• TASK REQUIREMENTS: All of the data below should be printed again word for word, pictures excluded.

• DATA SHOWN:

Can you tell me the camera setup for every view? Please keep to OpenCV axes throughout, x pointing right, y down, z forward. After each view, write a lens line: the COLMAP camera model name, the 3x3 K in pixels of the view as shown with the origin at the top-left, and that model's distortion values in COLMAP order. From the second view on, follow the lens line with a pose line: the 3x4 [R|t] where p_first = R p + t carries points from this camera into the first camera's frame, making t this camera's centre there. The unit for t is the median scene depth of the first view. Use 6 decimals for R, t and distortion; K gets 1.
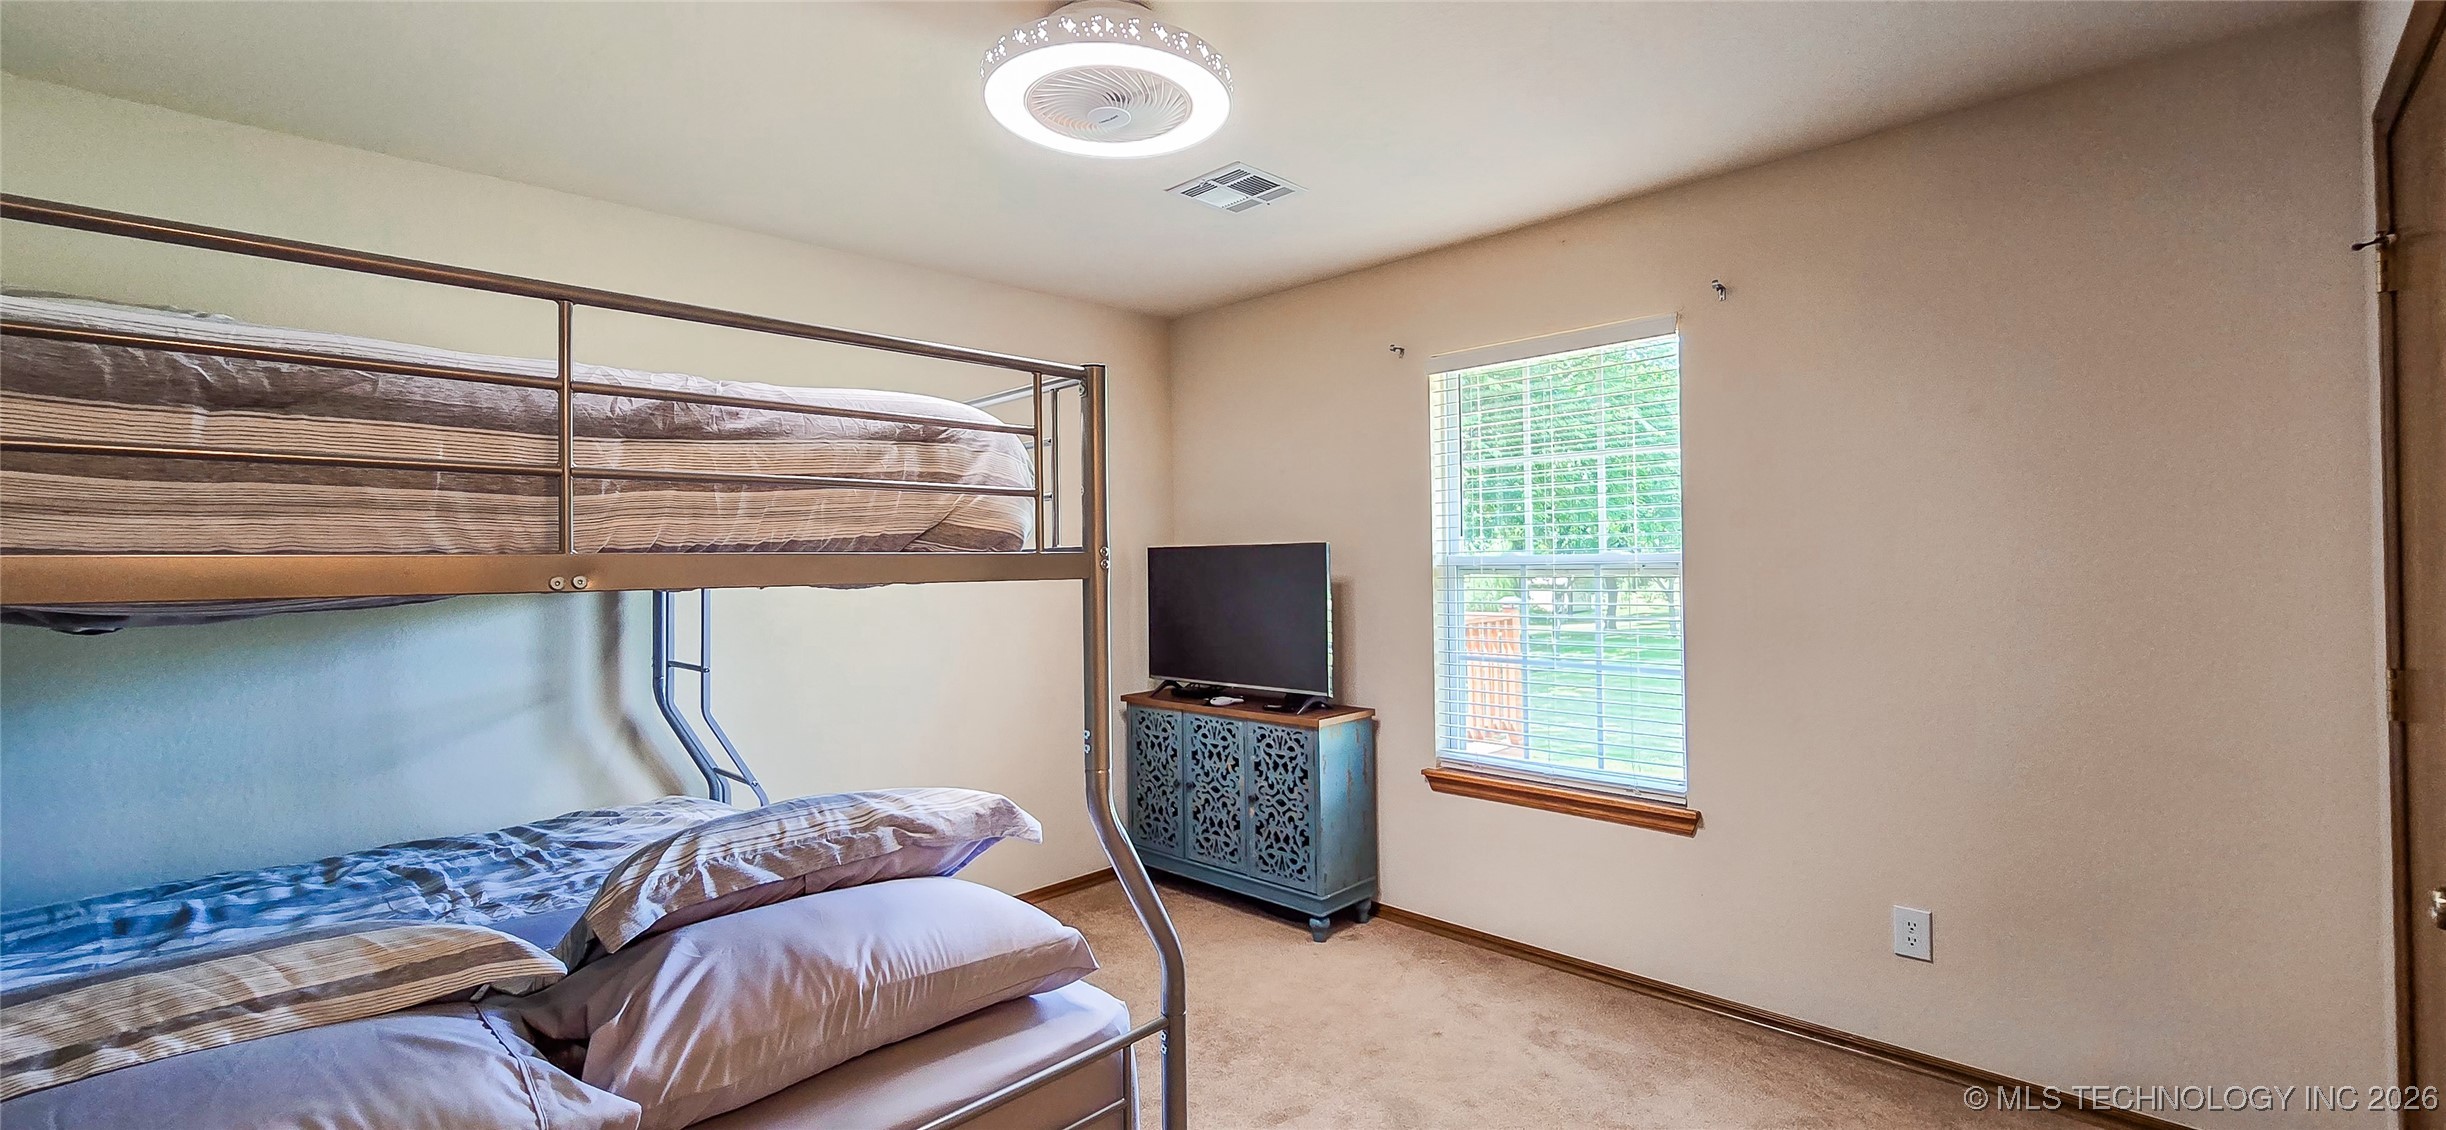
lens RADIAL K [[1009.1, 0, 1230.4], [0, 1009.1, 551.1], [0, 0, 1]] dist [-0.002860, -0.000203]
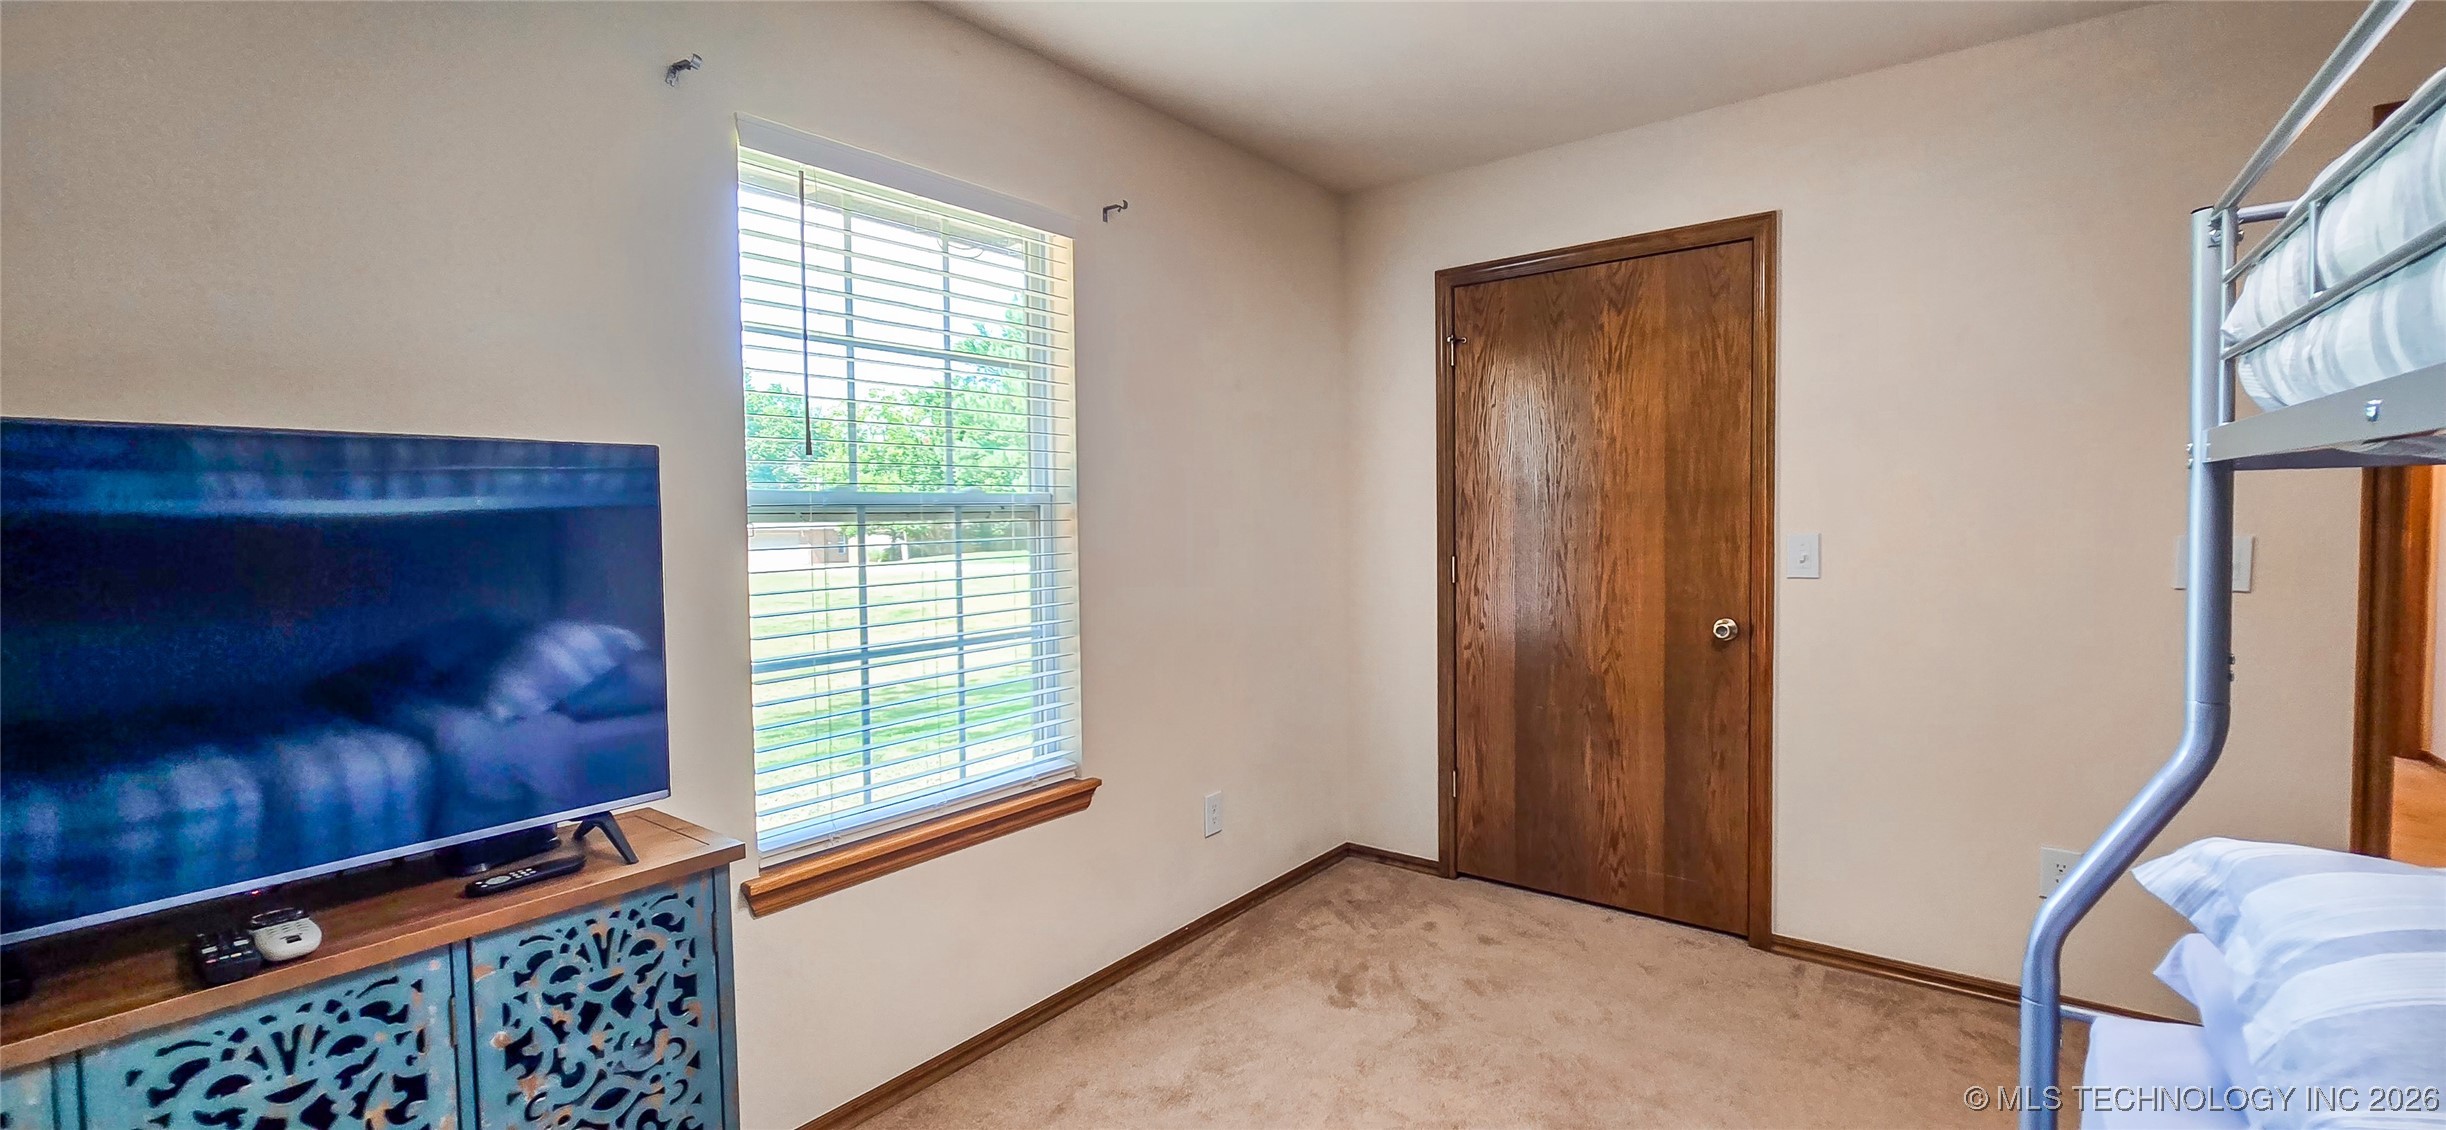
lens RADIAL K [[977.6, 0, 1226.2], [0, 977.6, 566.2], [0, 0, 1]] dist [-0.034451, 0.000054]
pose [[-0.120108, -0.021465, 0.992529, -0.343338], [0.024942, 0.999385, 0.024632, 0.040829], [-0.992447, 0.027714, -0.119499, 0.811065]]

• EXERCISE SOLUTION:
Can you tell me the camera setup for every view? Please keep to OpenCV axes throughout, x pointing right, y down, z forward. After each view, write a lens line: the COLMAP camera model name, the 3x3 K in pixels of the view as shown with the origin at the top-left, and that model's distortion values in COLMAP order. From the second view on, follow the lens line with a pose line: the 3x4 [R|t] where p_first = R p + t carries points from this camera into the first camera's frame, making t this camera's centre there. The unit for t is the median scene depth of the first view. Use 6 decimals for R, t and distortion; K gets 1.
lens RADIAL K [[1009.1, 0, 1230.4], [0, 1009.1, 551.1], [0, 0, 1]] dist [-0.002860, -0.000203]
lens RADIAL K [[977.6, 0, 1226.2], [0, 977.6, 566.2], [0, 0, 1]] dist [-0.034451, 0.000054]
pose [[-0.120108, -0.021465, 0.992529, -0.343338], [0.024942, 0.999385, 0.024632, 0.040829], [-0.992447, 0.027714, -0.119499, 0.811065]]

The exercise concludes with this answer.